As we conclude Quarter 2 and look forward to the remainder of 2019, the S&P 500 just posted its best first half market performance in 22 years. This comes on the heels of an extremely volatile Q4 2018 due to slowing global growth concerns, trade issues and tariff talks, and a flat/inverted yield curve that is driving concern of an upcoming recession. On Wednesday, July 10th, the S&P 500 crossed the 3,000 level for the first time in history.
Even though the markets are setting all-time record highs, investor sentiment is not trending equally high. According to the Forbes article titled “Investor Sentiment: Optimism Stays Unusually Low,” expectations among bullish individual investors remains at an unusually low level (23% compared to historical average of 38%). Conversely, pessimism remains at an unusually high level (43% compared to historical average of 30%). Historically, unusually low levels of bullish sentiment and unusually high levels of bearish sentiment have been followed by higher than median six-month returns for the S&P 500 index.

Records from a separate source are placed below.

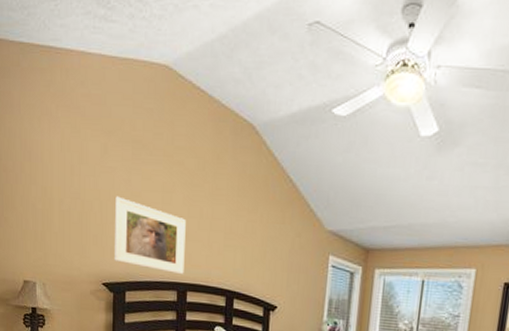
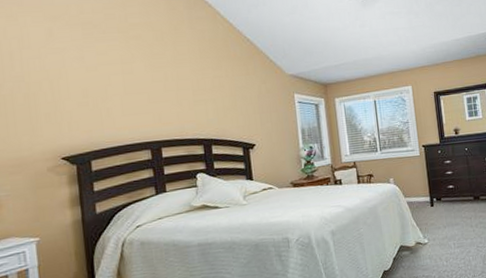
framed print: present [115,196,186,275] -> none [68,73,156,135]

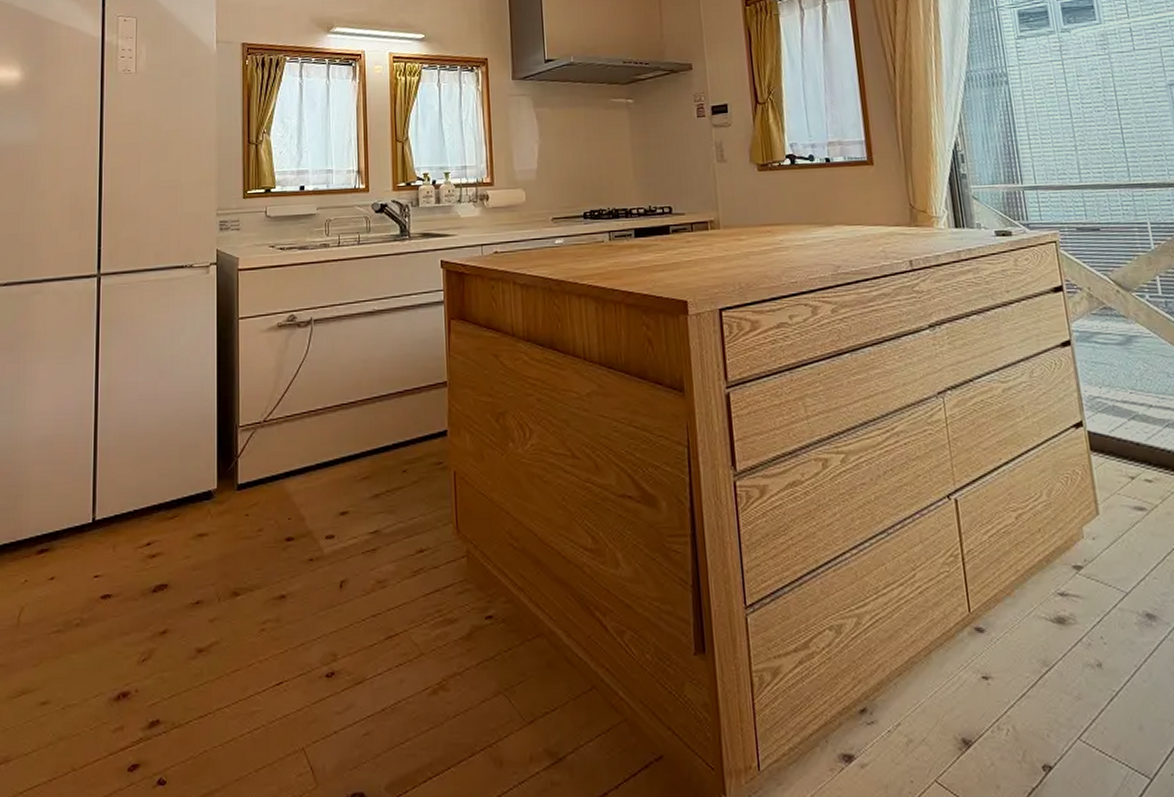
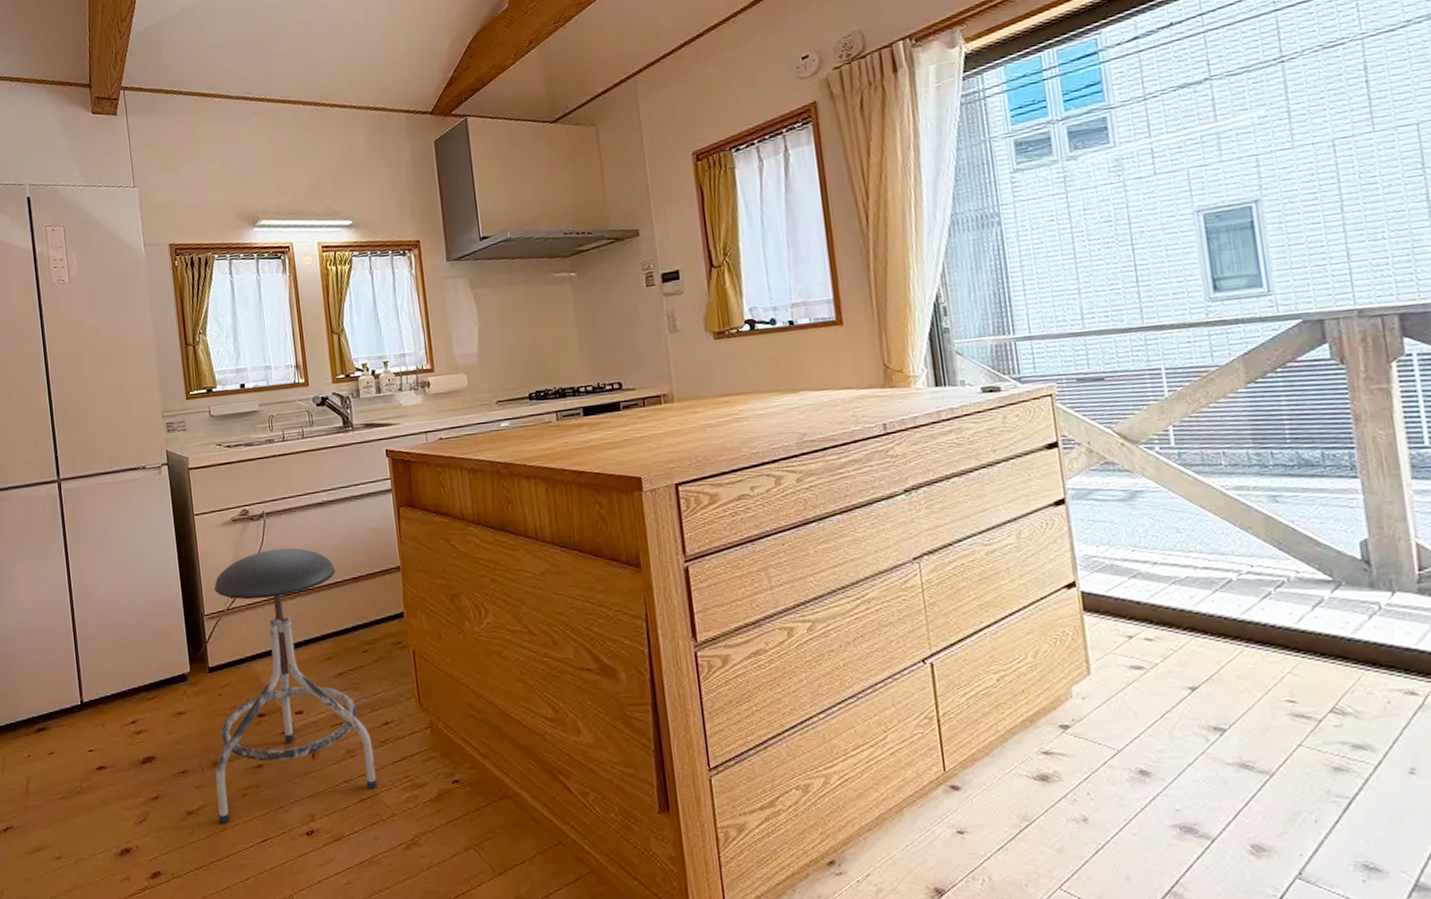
stool: none [231,357,407,665] -> present [214,547,378,825]

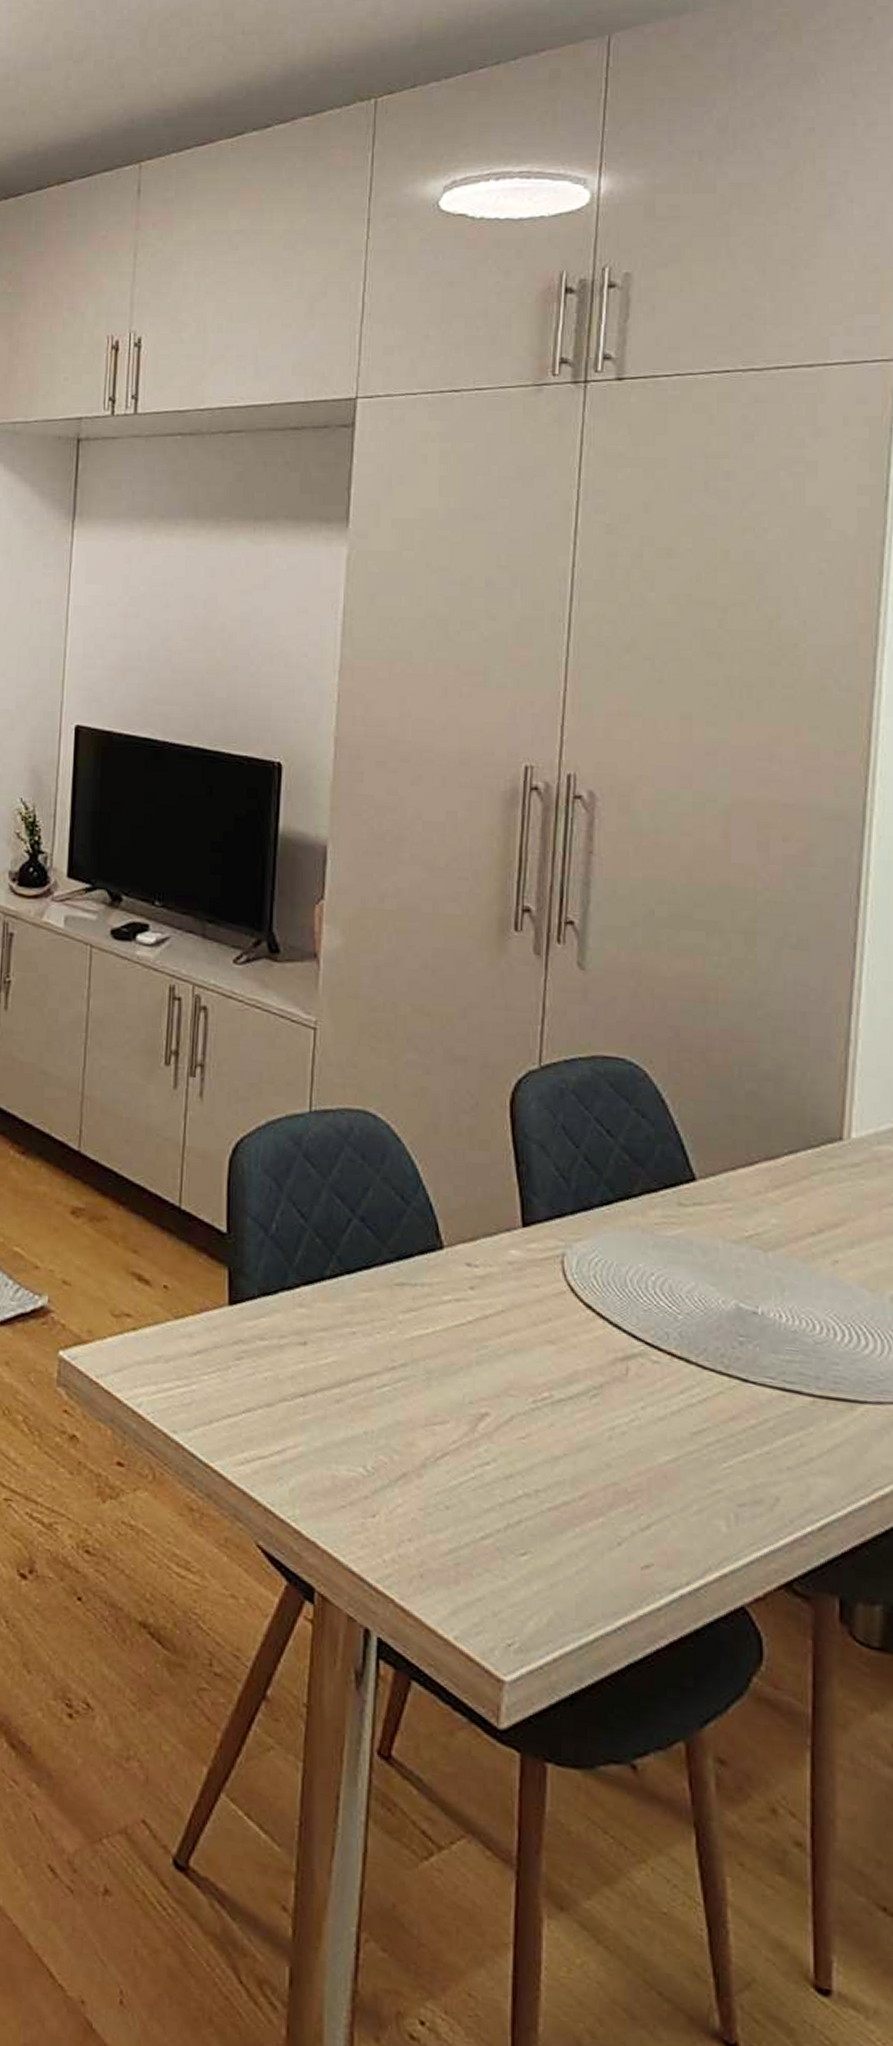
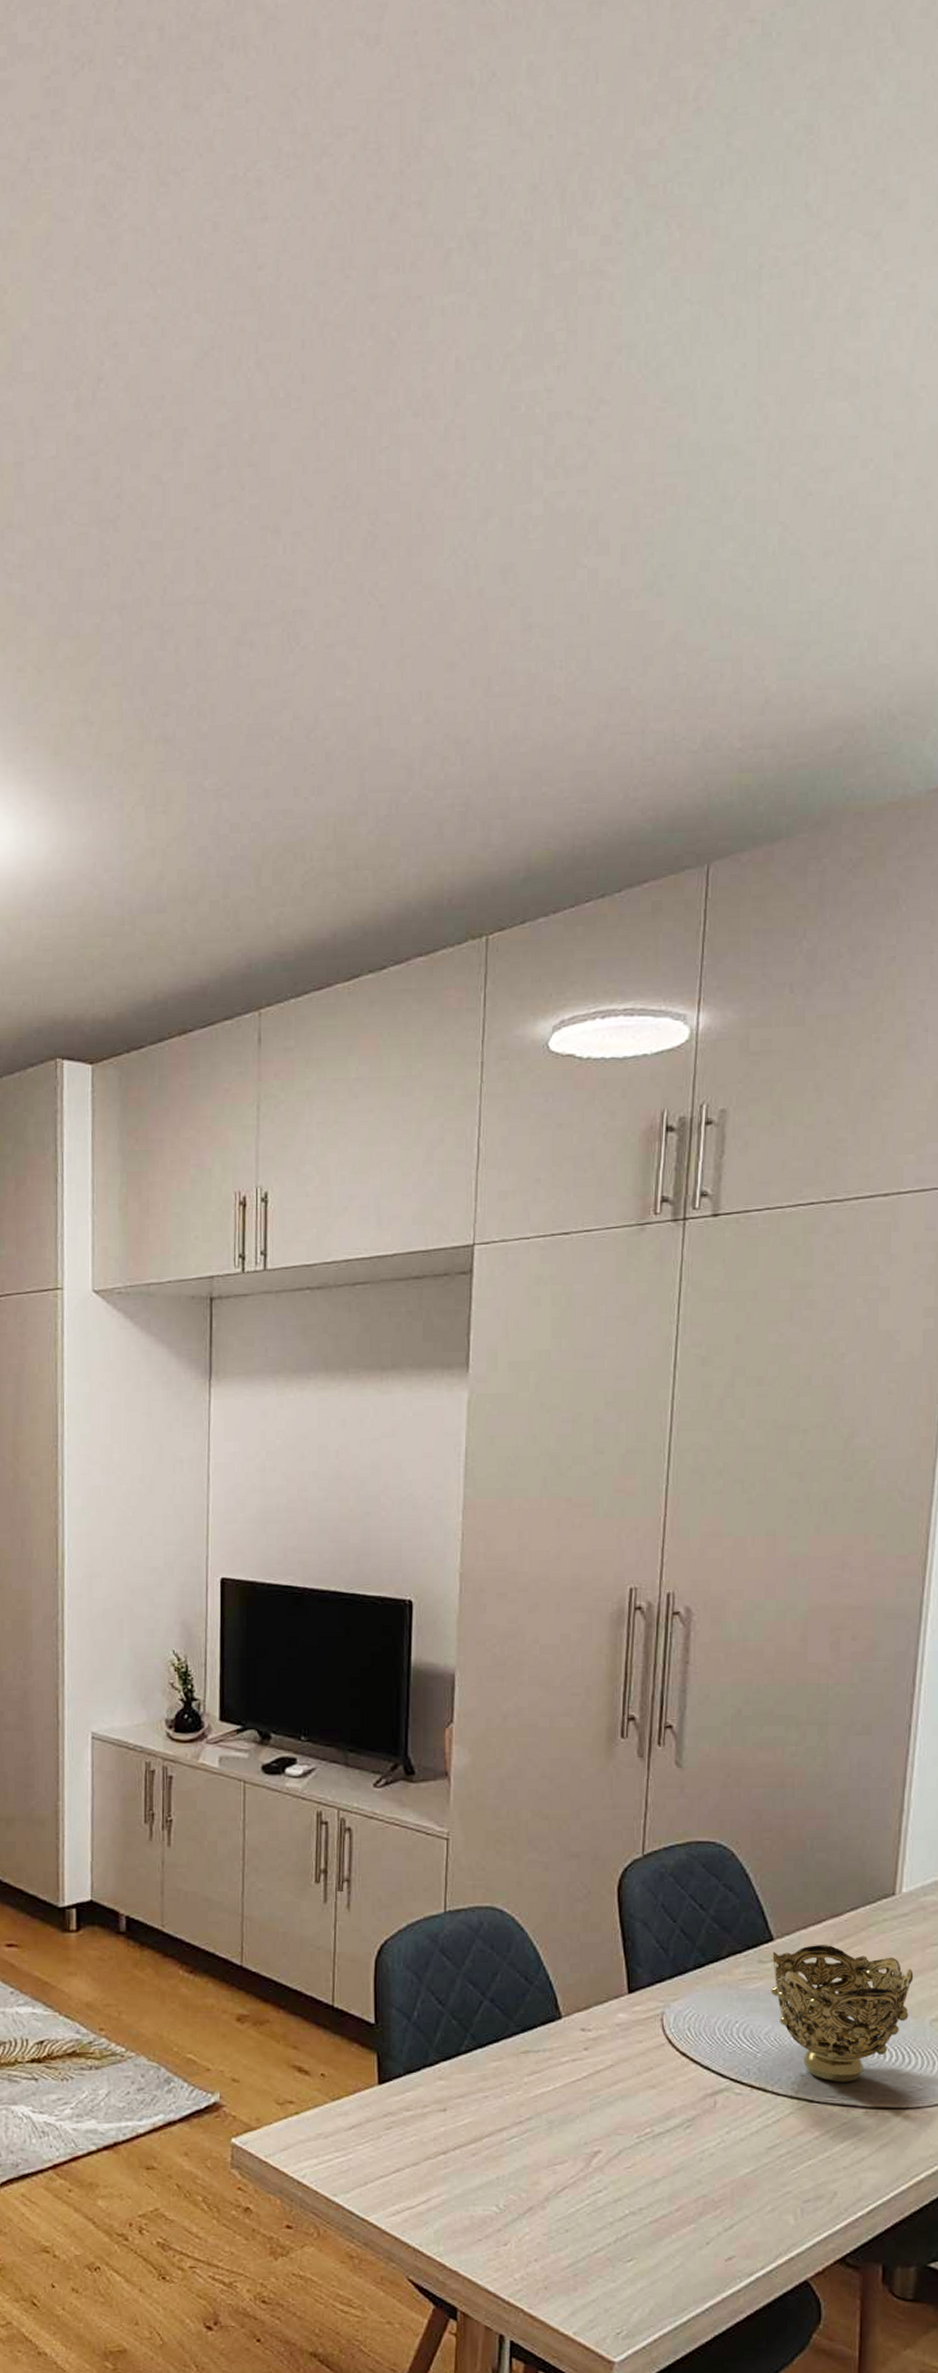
decorative bowl: none [693,1190,868,1362] -> present [770,1945,914,2082]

With summer in full swing, it is not unusual for the stock market to be a topic of conversation at barbeques or other social gatherings. The million dollar question always asked, “Is now a good time to invest?” The S&P 500 has logged an incredible decade. Should this impact investors’ allocation to equities? Exhibit 1 suggests that new market highs have not been an indication of negative returns to come. You can see the S&P 500 went on to provide positive average annualized returns over one, three, and five years following new market highs.
Over time, capital markets have rewarded investors who have taken a long-term perspective and remained disciplined in the face of short-term noise. By focusing on the things they can control (like having an appropriate asset allocation, diversification, managing expenses, turnover, and taxes) investors can better position themselves to make the most of what capital markets have to offer.

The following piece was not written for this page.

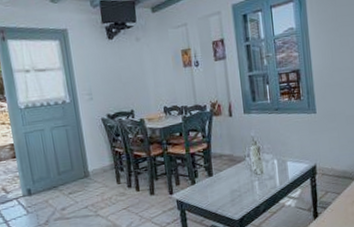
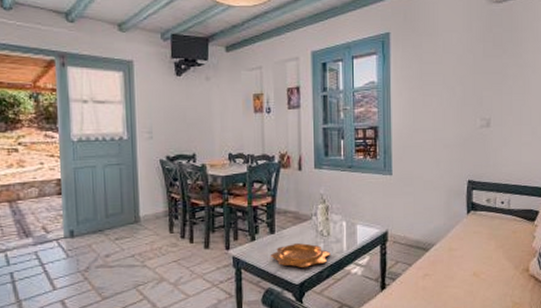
decorative bowl: none [211,182,265,205] -> present [271,242,330,267]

With the swift recovery in the markets year-to-date, we have taken the liberty to take profits off the table and rebalance most client portfolios. We want to make sure our client’s risk tolerance stays in line with their strategic allocations and keep the portfolios in balance in the case of any upcoming market volatility. Next year (2020) will be an important election year so we do not think volatility is going away any time soon. With more purpose behind how we setup our client’s asset allocation, we spent from fixed income investments last year which seemed to be the only asset class that was flat/positive. This year where mostly “everything” seems to be working, we generally have clients from equity profits to naturally rebalance their portfolios.
To provide an update on the various market performance through Quarter 2, please see below.
Please let us know if you have any questions about the recent market events or how to position your long-term financial plan for the months and years ahead.
Jerrod Ferguson & Vance Wealth Investment Committee
- Forbes – Investor Sentiment: Optimism Stays Unusually Low
- Dimensional Funds: Timing Isn’t Everything
The Dow Jones Industrial Average (DJIA), commonly known as “The Dow” is an index representing 30 stock of companies maintained and reviewed by the editors of the Wall Street Journal. The NASDAQ composite is an unmanaged index of securities traded on the NASDAQ system. The S&P 500 is an unmanaged index of 500 widely held stocks that is generally considered representative of the U.S. stock market. The MSCI EAFE (Europe, Australasia, and Far East) is a free float-adjusted market capitalization index that is designed to measure developed market equity performance, excluding the United States & Canada. The EAFE consists of the country indices of 22 developed nations. The Russell 2000 Index measures the performance of the 2,000 smallest companies in the Russell 3000 Index, which represent approximately 8% of the total market capitalization of the Russell 3000 Index. The Bloomberg Barclays US Aggregate Bond Index is a broad-based flagship benchmark that measures the investment grade, US dollar-denominated, fixed-rate taxable bond market. You cannot invest directly in an index.
The views expressed in this commentary are subject to change based on market and other conditions. These documents may contain certain statements that may be deemed forward‐looking statements. Please note that any such statements are not guarantees of any future performance and actual results or developments may differ materially from those projected. Any projections, market outlooks, or estimates are based upon certain assumptions and should not be construed as indicative of actual events that will occur.